How are machine learning questions evaluated?

This article explains what is needed for machine learning questions to be graded automatically on HackerEarth, and it also describes how this whole process happens.

Prerequisites for automatic evaluation

  • Candidate's results.csv file
  • Test case (ground truth values of the test data)
  • Checker file

Generating the results.csv file on HackerEarth

When candidates start the assessment, they do the following to generate the results.csv file in their local system:

  1. Download the dataset (both the train.csv and test.csv files)
  2. Build the required model in their local system
  3. Train their model based on the data in the train.csv file.
  4. Once the model is trained, they feed the data from the test.csv file into the model to generate the result.csv file. This file contains the predictions.
    Important: The candidate does not have access to the ground truth values (i.e. correct or “true” answer to a specific problem or question) of the test.csv file.
  5. They upload this result.csv file on the HackerEarth ML platform.
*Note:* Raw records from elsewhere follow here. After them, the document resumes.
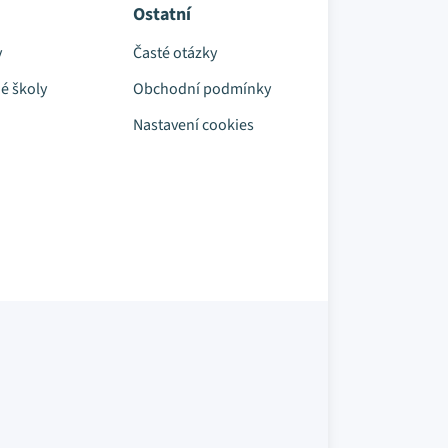
Ostatní
y
Časté otázky
é školy
Obchodní podmínky
Nastavení cookies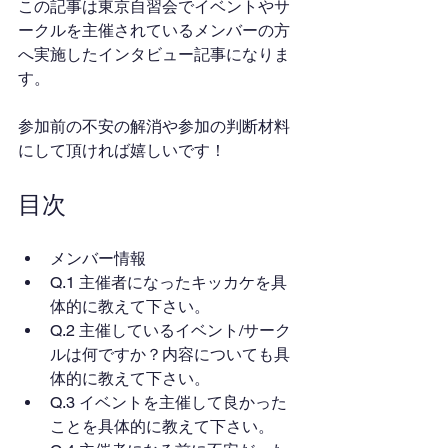
この記事は東京自習会でイベントやサ
ークルを主催されているメンバーの方
へ実施したインタビュー記事になりま
す。
参加前の不安の解消や参加の判断材料
にして頂ければ嬉しいです！
目次
メンバー情報
Q.1 主催者になったキッカケを具
体的に教えて下さい。
Q.2 主催しているイベント/サーク
ルは何ですか？内容についても具
体的に教えて下さい。
Q.3 イベントを主催して良かった
ことを具体的に教えて下さい。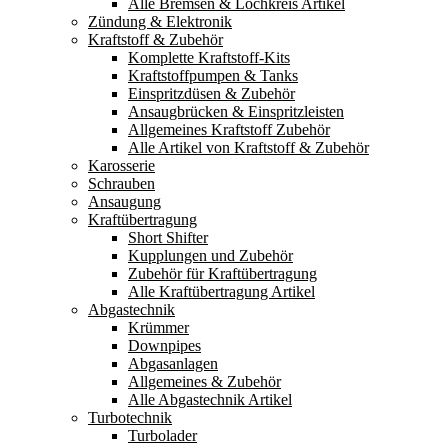
Alle Bremsen & Lochkreis Artikel
Zündung & Elektronik
Kraftstoff & Zubehör
Komplette Kraftstoff-Kits
Kraftstoffpumpen & Tanks
Einspritzdüsen & Zubehör
Ansaugbrücken & Einspritzleisten
Allgemeines Kraftstoff Zubehör
Alle Artikel von Kraftstoff & Zubehör
Karosserie
Schrauben
Ansaugung
Kraftübertragung
Short Shifter
Kupplungen und Zubehör
Zubehör für Kraftübertragung
Alle Kraftübertragung Artikel
Abgastechnik
Krümmer
Downpipes
Abgasanlagen
Allgemeines & Zubehör
Alle Abgastechnik Artikel
Turbotechnik
Turbolader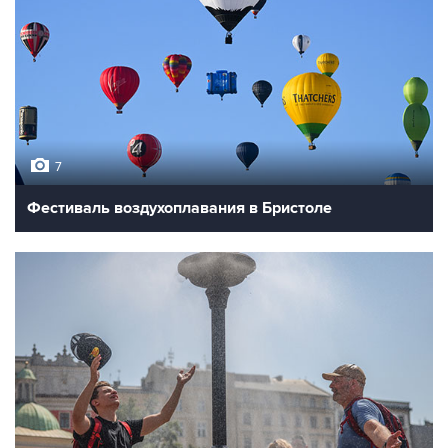
7
Фестиваль воздухоплавания в Бристоле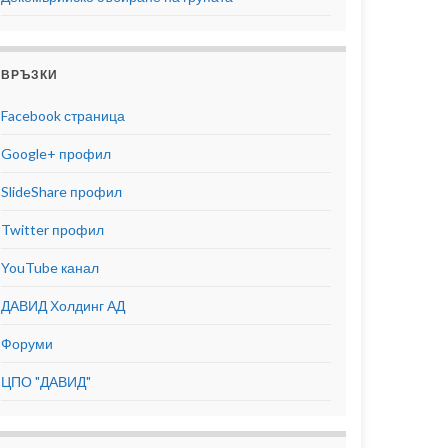
ВРЪЗКИ
Facebook страница
Google+ профил
SlideShare профил
Twitter профил
YouTube канал
ДАВИД Холдинг АД
Форуми
ЦПО "ДАВИД"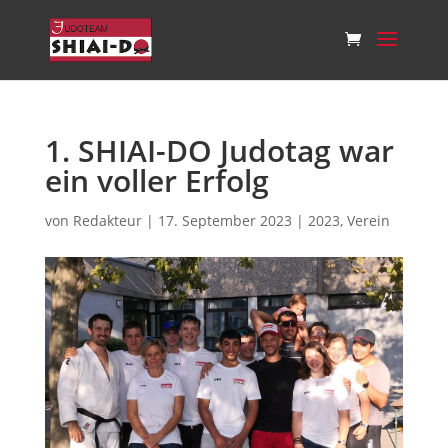
1. SHIAI-DO Judotag war
ein voller Erfolg
von
Redakteur
|
17. September 2023
|
2023
,
Verein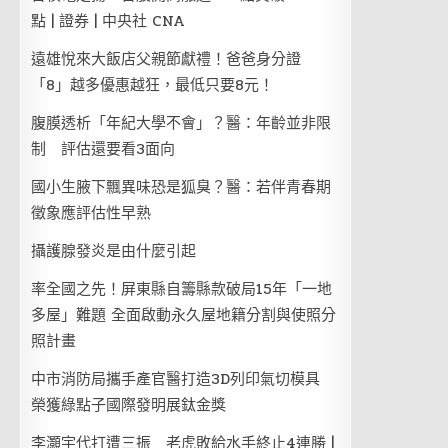
點 | 證券 | 中央社 CNA
遠雄悅來大飯店父親節獻禮！爸爸身分證
「8」越多優惠越狂，最低只要8元！
腹膜透析「年紀大學不會」？醫：年齡並非限
制 評估還要看3面向
國小生腋下飄異味恐是狐臭？醫：若伴青春期
徵象應評估性早熟
攝護腺發炎是由什麼引起
率全國之先！屏東縣自籌縣款破局15年「一地
多屋」難題 全面啟動永久屋地籍分割與使照分
照計畫
中市消防局攜手產官醫打造3D列印氣切模具
榮獲綠點子國際發明展鈦金獎
李灝宇代打遭三振 老虎敗給水手終止4連勝 |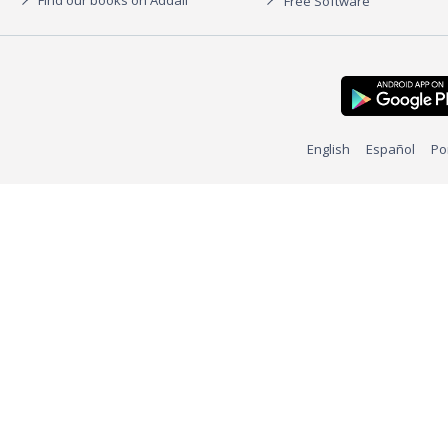
Find our books on Addall
Free Software
English
Español
Po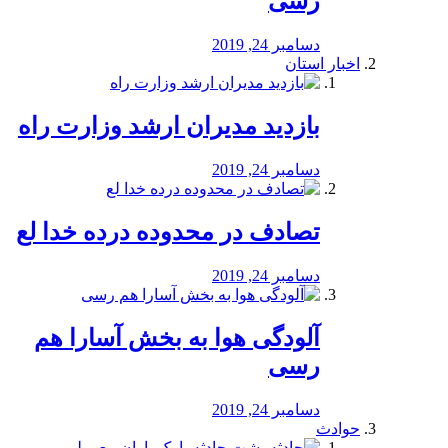
رسی
دسامبر 24, 2019
اخبار استان
بازدید مدیران ارشد وزارت راه
دسامبر 24, 2019
تصادف در محدوده درده خدا لع
دسامبر 24, 2019
آلودگی هوا به بخش آسارا هم
رسی
دسامبر 24, 2019
حوادث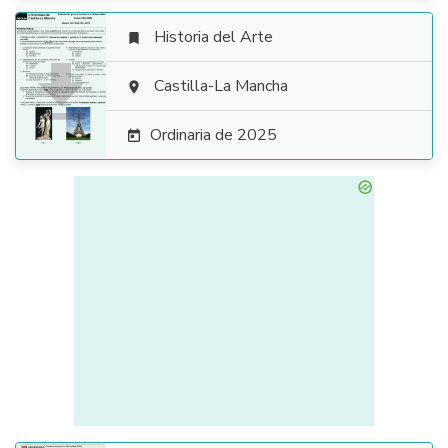
Historia del Arte


Castilla-La Mancha

Ordinaria de 2025
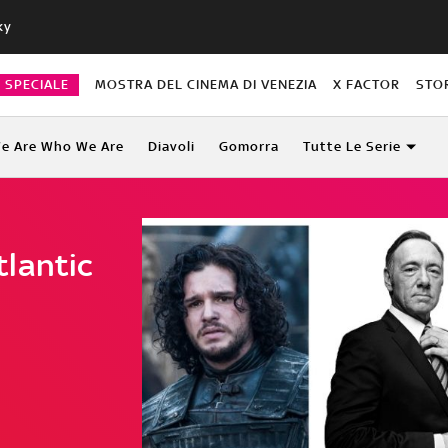
ky
O SPECIALE
MOSTRA DEL CINEMA DI VENEZIA
X FACTOR
STO
e Are Who We Are
Diavoli
Gomorra
Tutte Le Serie
lantic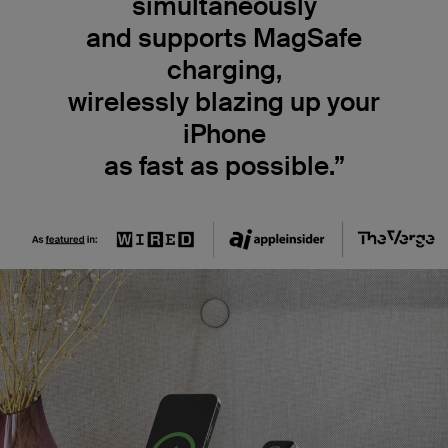
simultaneously
and supports MagSafe
charging,
wirelessly blazing up your
iPhone
as fast as possible.”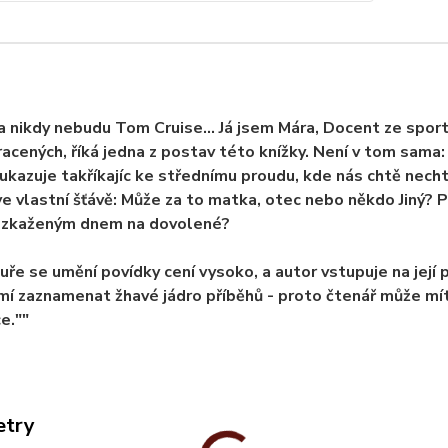
 nikdy nebudu Tom Cruise... Já jsem Mára, Docent ze sport
racených, říká jedna z postav této knížky. Není v tom sama
ukazuje takříkajíc ke střednímu proudu, kde nás chtě nechtě
ve vlastní šťávě: Může za to matka, otec nebo někdo Jiný? P
e zkaženým dnem na dovolené?
tuře se umění povídky cení vysoko, a autor vstupuje na její pů
umí zaznamenat žhavé jádro příběhů - proto čtenář může mít 
e.""
etry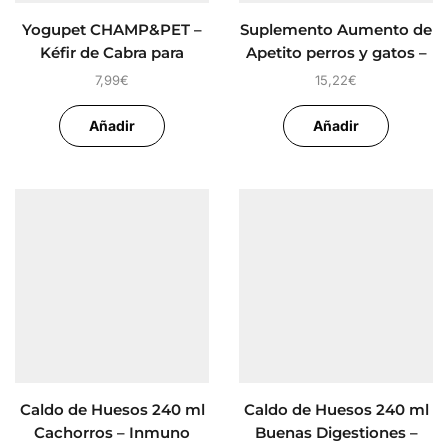
Yogupet CHAMP&PET –
Suplemento Aumento de
Kéfir de Cabra para
Apetito perros y gatos –
Perros
Anima Strath
7,99
€
15,22
€
Añadir
Añadir
Caldo de Huesos 240 ml
Caldo de Huesos 240 ml
Cachorros – Inmuno
Buenas Digestiones –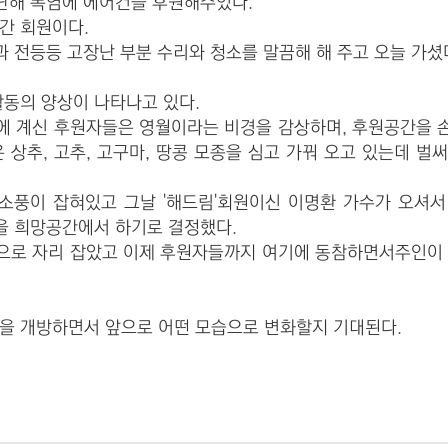
지난해 폭염에 에어컨을 후원해주었다.
간 회원이다.
 전등등 고장난 부분 수리와 청소를 말끔해 해 주고 오늘 가셨
활동의 양상이 나타나고 있다.
국에 계신 후원자들은 영월이라는 비경을 감상하며, 후원공간을 
은 상추, 고추, 고구마, 땅콩 모종을 심고 가꿔 오고 있는데 벌
 소풍이 잡혀있고 그날 '해드림'회원이신 이명환 가수가 오셔서
을 희망공간에서 하기로 결정했다.
으로 자리 잡았고 이제 후원자들까지 여기에 동참하면서
주인이
을 개방하면서 앞으로 어떤 모습으로 변화할지 기대된다.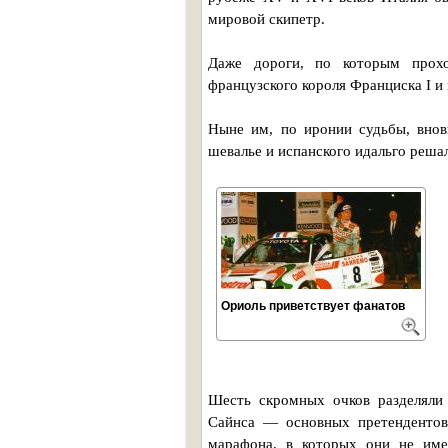
мировой скипетр.
Даже дороги, по которым прохо
французского короля Франциска I и
Ныне им, по иронии судьбы, внов
шевалье и испанского идальго реша
Ориоль приветствует фанатов
Шесть скромных очков разделяли
Сайнса — основных претендентов
марафона, в которых они не име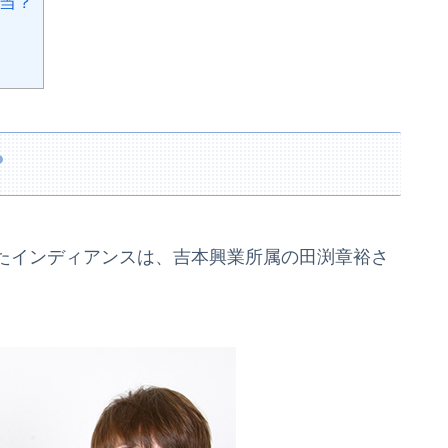
当？
？
きたインディアンスは、吉本興業所属の田渕章裕さ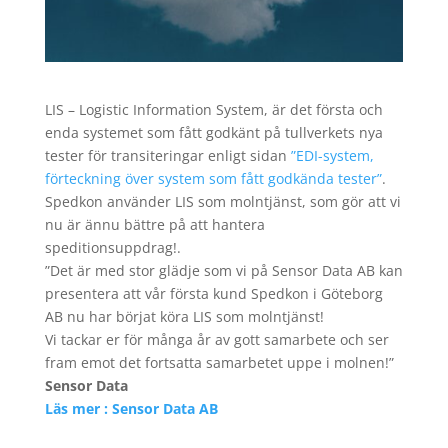
LIS – Logistic Information System, är det första och
enda systemet som fått godkänt på tullverkets nya
tester för transiteringar enligt sidan
”EDI-system,
förteckning över system som fått godkända tester”
.
Spedkon använder LIS som molntjänst, som gör att vi
nu är ännu bättre på att hantera
speditionsuppdrag!.
”Det är med stor glädje som vi på Sensor Data AB kan
presentera att vår första kund Spedkon i Göteborg
AB nu har börjat köra LIS som molntjänst!
Vi tackar er för många år av gott samarbete och ser
fram emot det fortsatta samarbetet uppe i molnen!”
Sensor Data
Läs mer : Sensor Data AB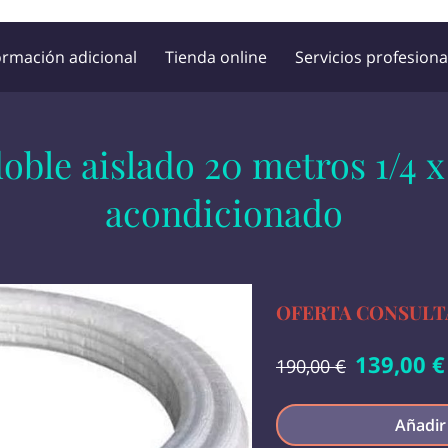
ormación adicional
Tienda online
Servicios profesiona
Horario de atención
Ubicación
Opiniones de cliente
oble aislado 20 metros 1/4 x 
acondicionado
OFERTA CONSULT
139,00 €
190,00 €
Añadir 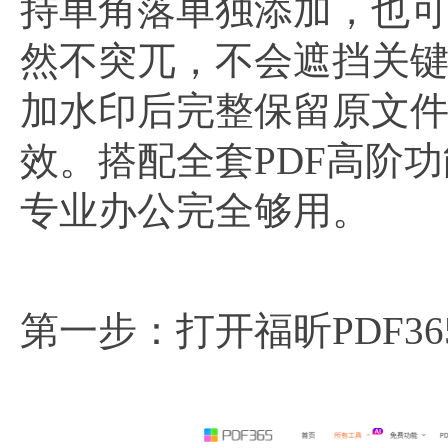
持单角落单独添加，也
然不突兀，不会遮挡关
加水印后完整保留原文
效。搭配全套PDF高阶
专业办公完全够用。
第一步：打开福昕PDF36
How is the candidate's submission evaluated?

Every ML question in the HackerEarth library has a checker file. This file allows the HackerEarth platform to automatically evaluate a candidate’s submission (result.csv file) and generate a score. Specifics about the checker file are as follows:

  • The checker file is a piece of code that contains the following:
    • Checkpoints (whether the file format (.csv) is met, all data points from the dataset are covered)
    • Evaluation metric (for example, r2_score)

When a candidate uploads their results file (in .csv format) on the platform, the checker file does the following:

  1. The checker file for the question compares this CSV file with the ground truth values which is added to the platform as a test case.
  2. Generates a score based on the evaluation metric that is defined in the checker file.